Culture Making: Recovering Our Creative Calling

Andy Crouch has presented a true masterwork in Culture Making: Recovering Our Creative Calling. Culture Making uses the idea of culture as a meta-narrative or
meta-thesis to understanding God’s Story and our calling and purpose in
life.  Culture is traced from the garden through God’s Story and toward
the hoped for New Jersusalem, the city where culture reaches its
climax. Crouch interprets the whole Bible through the lens of culture, presenting a brilliantly constructed thesis that we are created to create within a larger culture.

Crouch, unlike most contemporary Christian theologians and leaders, approaches culture from a welcoming and not oppositional perspective, seeing cultures as a God given institutions that allow humans to live fully within God’s ever-written Story. Culture should be embraced because only through culture and creativity does God’s Story weave itself into our own lives and we leave our own fingerprints on society. Crouch presents an optimistic Christ-centered vision for the possibilities of culture:

"Christ and Culture does not do justice to culture at its best,
which is to say culture in the hands of Christ: the sheer delight and
joy that comes when Jesus takes the most basic stuff of the world,
breaks it, blesses it and offers it back to us, made whole and made
new….Only when culture gives us that kind of joy will it be fully
transformed—and when it is transformed that way, in fulfillment of
the whole sweep of the story from beginning to end, it will indeed be
Christ who deserves the glory, honor and praise." (183) 

Most Christian theologians and leaders are champions of not culture but worldview.  Worldview is a response and not a catalyst—it is by definition diagnostic and detached from culture.  It is static and passive.  It critiques culture.  It sees culture as something static and under a microscope.  Andt Crouch argues that Christians must move beyond worldview critique because culture makers see culture as dynamic, something that needs to be cultivated, made, and changed. He writes,

"The danger of reducing culture to worldview is that we may miss the
most distinctive thing about culture, which is that cultural goods have
a life of their own.  They reshape the world in upredictable ways.  The
interstate highway system was certainly based on a worldview
(assumptions about the way the world is and ought to be), and it did
have many of the effects that its proponents predicted.  But it also
had other effects that were qually if not more significant, effects
that were unpredicted and unpredictable.  The interstate highway system
was not just the result of worldview, it was the source of a new way of
viewing the world." (63-64) 

As participants in culture we are to always be diagnosing culture: ask how artifacts make sense of the world and add to (or take away from) our lives, then go and add more to our’s and others’ lives. Crouch calls us to be creative and to do instead of critique. More importantly, Christians are called into creativity that is not the stereotypical "artist locked in the studio only to resurface eight months later with a piece of art" type of creativity but instead takes a Trinitarian approach to culture and creativity as a work of community: "Christian culture making grows through networks, but it is not a matter of networking.  It is a matter of community—a relatively small group of people whose common life is ordered by love" (248).

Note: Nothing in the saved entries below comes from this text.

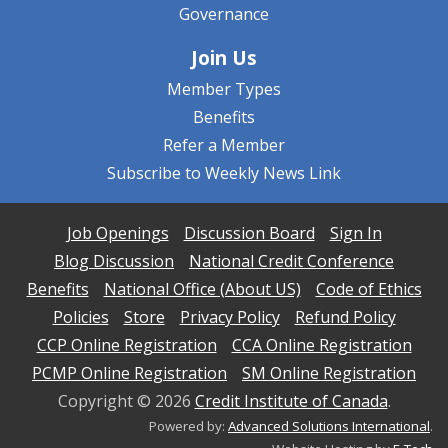
Governance
Join Us
Member Types
Benefits
Refer a Member
Subscribe to Weekly News Link
Job Openings
Discussion Board
Sign In
Blog Discussion
National Credit Conference
Benefits
National Office (About US)
Code of Ethics
Policies
Store
Privacy Policy
Refund Policy
CCP Online Registration
CCA Online Registration
PCMP Online Registration
SM Online Registration
Copyright ©
2026
Credit Institute of Canada
.
Powered by:
Advanced Solutions International
.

In my opinion, this is one of the best books I have read in a very long time and one of the most transformative.  It has caused a huge paradigm shift in how I think and approach the world, something that reminds me of how I was transformed when N.T. Wright opened up the beauty of God’s Story for the "now" to me. Crouch gives us the license to move beyond our opposite to culture and our bastardized forms of Christian copycat-isms and to be real, authentic culture makers in the beauty of Christian community.

Culture Making: Recovering Our Creative Calling
Andy Crouch
IVP Press
$13.60 (Amazon)

1 Comment

  1. Jonathan McIntosh
    Oct 6, 2009

    Thomas – I agree. I’m reading it now and it is one of the most insightful books I’ve read in a long time. I’ve banged the “cultural engagement” drum for some time – but I’m starting to see that my default posture toward culture has been either critique or consumption, and not necessarily creating.